Your instructions = Would you please return the data below verbatim, without its pictures?

Supplied records =
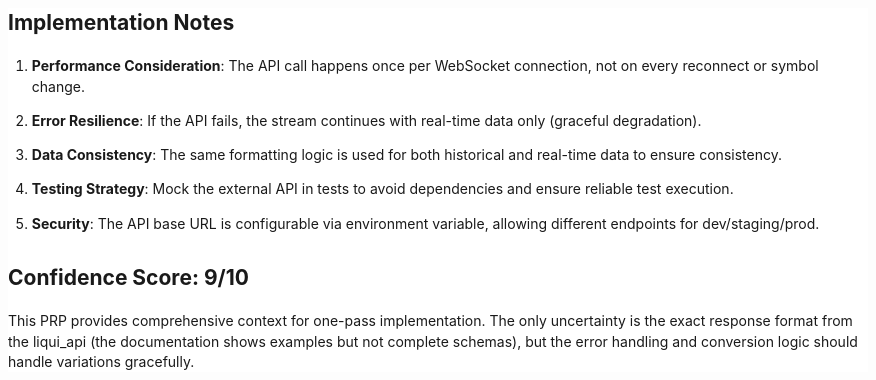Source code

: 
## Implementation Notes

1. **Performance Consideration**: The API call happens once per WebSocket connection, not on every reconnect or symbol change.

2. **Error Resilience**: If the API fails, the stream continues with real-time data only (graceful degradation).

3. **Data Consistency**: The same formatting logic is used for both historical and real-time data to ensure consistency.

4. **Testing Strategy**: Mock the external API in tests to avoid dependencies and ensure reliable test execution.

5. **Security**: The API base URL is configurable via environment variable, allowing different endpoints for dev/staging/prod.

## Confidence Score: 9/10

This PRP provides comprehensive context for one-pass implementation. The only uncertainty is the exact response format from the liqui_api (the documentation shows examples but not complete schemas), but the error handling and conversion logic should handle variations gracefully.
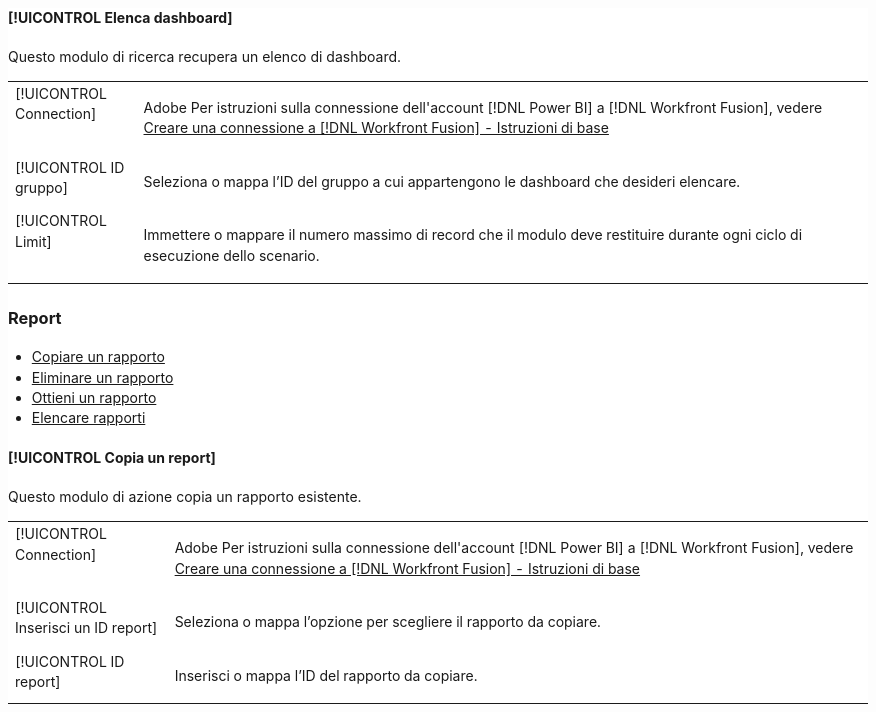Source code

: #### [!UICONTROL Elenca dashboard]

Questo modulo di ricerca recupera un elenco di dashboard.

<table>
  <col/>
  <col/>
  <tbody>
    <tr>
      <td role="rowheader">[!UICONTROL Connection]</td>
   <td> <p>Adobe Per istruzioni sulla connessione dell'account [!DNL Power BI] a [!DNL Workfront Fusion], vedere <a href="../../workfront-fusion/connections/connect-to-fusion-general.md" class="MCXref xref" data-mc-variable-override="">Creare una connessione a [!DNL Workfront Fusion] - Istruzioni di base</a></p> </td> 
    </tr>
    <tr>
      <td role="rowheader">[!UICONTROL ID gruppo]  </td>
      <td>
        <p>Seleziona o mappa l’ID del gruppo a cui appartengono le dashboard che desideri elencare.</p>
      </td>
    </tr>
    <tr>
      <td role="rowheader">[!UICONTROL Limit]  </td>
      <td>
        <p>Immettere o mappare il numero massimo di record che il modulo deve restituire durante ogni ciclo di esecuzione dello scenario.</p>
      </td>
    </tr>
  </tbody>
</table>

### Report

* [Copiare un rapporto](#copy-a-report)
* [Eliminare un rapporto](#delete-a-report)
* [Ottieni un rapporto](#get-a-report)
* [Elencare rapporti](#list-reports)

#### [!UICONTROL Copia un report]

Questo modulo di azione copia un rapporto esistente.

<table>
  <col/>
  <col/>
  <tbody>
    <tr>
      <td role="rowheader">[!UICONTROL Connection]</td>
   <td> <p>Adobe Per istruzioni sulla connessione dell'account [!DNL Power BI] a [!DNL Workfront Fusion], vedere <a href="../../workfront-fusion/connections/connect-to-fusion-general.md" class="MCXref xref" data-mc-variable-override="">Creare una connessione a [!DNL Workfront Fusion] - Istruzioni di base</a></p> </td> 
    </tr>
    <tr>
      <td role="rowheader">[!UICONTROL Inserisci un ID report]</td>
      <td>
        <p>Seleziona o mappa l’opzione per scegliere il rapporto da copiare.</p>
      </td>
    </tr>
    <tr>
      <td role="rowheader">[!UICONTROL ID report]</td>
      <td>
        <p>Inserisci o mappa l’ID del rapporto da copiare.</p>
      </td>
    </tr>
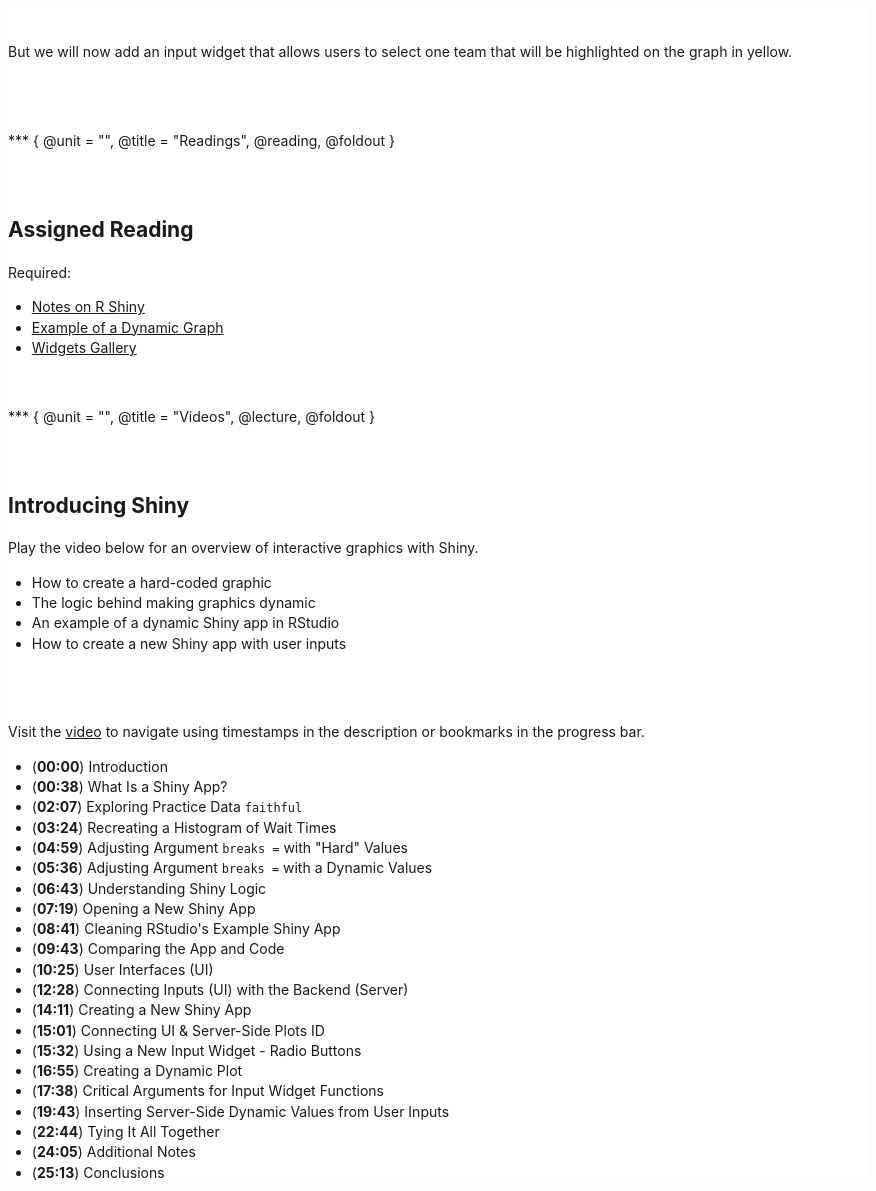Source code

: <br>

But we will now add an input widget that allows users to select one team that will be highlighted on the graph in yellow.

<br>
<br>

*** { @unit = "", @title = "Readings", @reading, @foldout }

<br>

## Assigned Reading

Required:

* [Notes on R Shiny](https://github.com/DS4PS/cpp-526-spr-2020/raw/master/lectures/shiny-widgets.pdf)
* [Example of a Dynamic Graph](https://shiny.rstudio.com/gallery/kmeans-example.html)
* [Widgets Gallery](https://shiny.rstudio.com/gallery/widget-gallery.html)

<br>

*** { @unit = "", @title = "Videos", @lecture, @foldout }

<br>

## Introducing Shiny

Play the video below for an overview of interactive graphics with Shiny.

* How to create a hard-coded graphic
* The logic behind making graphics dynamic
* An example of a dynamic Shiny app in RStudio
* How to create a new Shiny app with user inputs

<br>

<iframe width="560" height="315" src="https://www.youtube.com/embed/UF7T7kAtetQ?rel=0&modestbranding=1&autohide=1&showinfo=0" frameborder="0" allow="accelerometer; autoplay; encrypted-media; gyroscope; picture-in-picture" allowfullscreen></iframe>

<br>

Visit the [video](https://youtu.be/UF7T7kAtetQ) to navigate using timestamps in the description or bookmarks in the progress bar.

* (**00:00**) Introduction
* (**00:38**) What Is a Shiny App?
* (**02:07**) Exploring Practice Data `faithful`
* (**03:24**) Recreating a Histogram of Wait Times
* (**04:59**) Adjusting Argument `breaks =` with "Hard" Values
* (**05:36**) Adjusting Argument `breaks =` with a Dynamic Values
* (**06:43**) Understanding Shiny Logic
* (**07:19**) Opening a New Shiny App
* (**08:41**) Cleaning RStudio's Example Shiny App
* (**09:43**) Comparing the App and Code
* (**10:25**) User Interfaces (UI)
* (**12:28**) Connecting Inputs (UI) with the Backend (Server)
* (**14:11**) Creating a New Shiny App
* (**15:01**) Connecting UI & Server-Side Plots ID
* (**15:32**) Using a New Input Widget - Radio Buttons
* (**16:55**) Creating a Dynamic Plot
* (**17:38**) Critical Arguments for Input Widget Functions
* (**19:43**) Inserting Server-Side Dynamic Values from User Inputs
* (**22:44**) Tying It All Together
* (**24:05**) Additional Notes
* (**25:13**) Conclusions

Exercise solution =
Source code

: 
## Implementation Notes

1. **Performance Consideration**: The API call happens once per WebSocket connection, not on every reconnect or symbol change.

2. **Error Resilience**: If the API fails, the stream continues with real-time data only (graceful degradation).

3. **Data Consistency**: The same formatting logic is used for both historical and real-time data to ensure consistency.

4. **Testing Strategy**: Mock the external API in tests to avoid dependencies and ensure reliable test execution.

5. **Security**: The API base URL is configurable via environment variable, allowing different endpoints for dev/staging/prod.

## Confidence Score: 9/10

This PRP provides comprehensive context for one-pass implementation. The only uncertainty is the exact response format from the liqui_api (the documentation shows examples but not complete schemas), but the error handling and conversion logic should handle variations gracefully.
Source code

: #### [!UICONTROL Elenca dashboard]

Questo modulo di ricerca recupera un elenco di dashboard.

<table>
  <col/>
  <col/>
  <tbody>
    <tr>
      <td role="rowheader">[!UICONTROL Connection]</td>
   <td> <p>Adobe Per istruzioni sulla connessione dell'account [!DNL Power BI] a [!DNL Workfront Fusion], vedere <a href="../../workfront-fusion/connections/connect-to-fusion-general.md" class="MCXref xref" data-mc-variable-override="">Creare una connessione a [!DNL Workfront Fusion] - Istruzioni di base</a></p> </td> 
    </tr>
    <tr>
      <td role="rowheader">[!UICONTROL ID gruppo]  </td>
      <td>
        <p>Seleziona o mappa l’ID del gruppo a cui appartengono le dashboard che desideri elencare.</p>
      </td>
    </tr>
    <tr>
      <td role="rowheader">[!UICONTROL Limit]  </td>
      <td>
        <p>Immettere o mappare il numero massimo di record che il modulo deve restituire durante ogni ciclo di esecuzione dello scenario.</p>
      </td>
    </tr>
  </tbody>
</table>

### Report

* [Copiare un rapporto](#copy-a-report)
* [Eliminare un rapporto](#delete-a-report)
* [Ottieni un rapporto](#get-a-report)
* [Elencare rapporti](#list-reports)

#### [!UICONTROL Copia un report]

Questo modulo di azione copia un rapporto esistente.

<table>
  <col/>
  <col/>
  <tbody>
    <tr>
      <td role="rowheader">[!UICONTROL Connection]</td>
   <td> <p>Adobe Per istruzioni sulla connessione dell'account [!DNL Power BI] a [!DNL Workfront Fusion], vedere <a href="../../workfront-fusion/connections/connect-to-fusion-general.md" class="MCXref xref" data-mc-variable-override="">Creare una connessione a [!DNL Workfront Fusion] - Istruzioni di base</a></p> </td> 
    </tr>
    <tr>
      <td role="rowheader">[!UICONTROL Inserisci un ID report]</td>
      <td>
        <p>Seleziona o mappa l’opzione per scegliere il rapporto da copiare.</p>
      </td>
    </tr>
    <tr>
      <td role="rowheader">[!UICONTROL ID report]</td>
      <td>
        <p>Inserisci o mappa l’ID del rapporto da copiare.</p>
      </td>
    </tr>
Source code

: <br>

But we will now add an input widget that allows users to select one team that will be highlighted on the graph in yellow.

<br>
<br>

*** { @unit = "", @title = "Readings", @reading, @foldout }

<br>

## Assigned Reading

Required:

* [Notes on R Shiny](https://github.com/DS4PS/cpp-526-spr-2020/raw/master/lectures/shiny-widgets.pdf)
* [Example of a Dynamic Graph](https://shiny.rstudio.com/gallery/kmeans-example.html)
* [Widgets Gallery](https://shiny.rstudio.com/gallery/widget-gallery.html)

<br>

*** { @unit = "", @title = "Videos", @lecture, @foldout }

<br>

## Introducing Shiny

Play the video below for an overview of interactive graphics with Shiny.

* How to create a hard-coded graphic
* The logic behind making graphics dynamic
* An example of a dynamic Shiny app in RStudio
* How to create a new Shiny app with user inputs

<br>

<iframe width="560" height="315" src="https://www.youtube.com/embed/UF7T7kAtetQ?rel=0&modestbranding=1&autohide=1&showinfo=0" frameborder="0" allow="accelerometer; autoplay; encrypted-media; gyroscope; picture-in-picture" allowfullscreen></iframe>

<br>

Visit the [video](https://youtu.be/UF7T7kAtetQ) to navigate using timestamps in the description or bookmarks in the progress bar.

* (**00:00**) Introduction
* (**00:38**) What Is a Shiny App?
* (**02:07**) Exploring Practice Data `faithful`
* (**03:24**) Recreating a Histogram of Wait Times
* (**04:59**) Adjusting Argument `breaks =` with "Hard" Values
* (**05:36**) Adjusting Argument `breaks =` with a Dynamic Values
* (**06:43**) Understanding Shiny Logic
* (**07:19**) Opening a New Shiny App
* (**08:41**) Cleaning RStudio's Example Shiny App
* (**09:43**) Comparing the App and Code
* (**10:25**) User Interfaces (UI)
* (**12:28**) Connecting Inputs (UI) with the Backend (Server)
* (**14:11**) Creating a New Shiny App
* (**15:01**) Connecting UI & Server-Side Plots ID
* (**15:32**) Using a New Input Widget - Radio Buttons
* (**16:55**) Creating a Dynamic Plot
* (**17:38**) Critical Arguments for Input Widget Functions
* (**19:43**) Inserting Server-Side Dynamic Values from User Inputs
* (**22:44**) Tying It All Together
* (**24:05**) Additional Notes
* (**25:13**) Conclusions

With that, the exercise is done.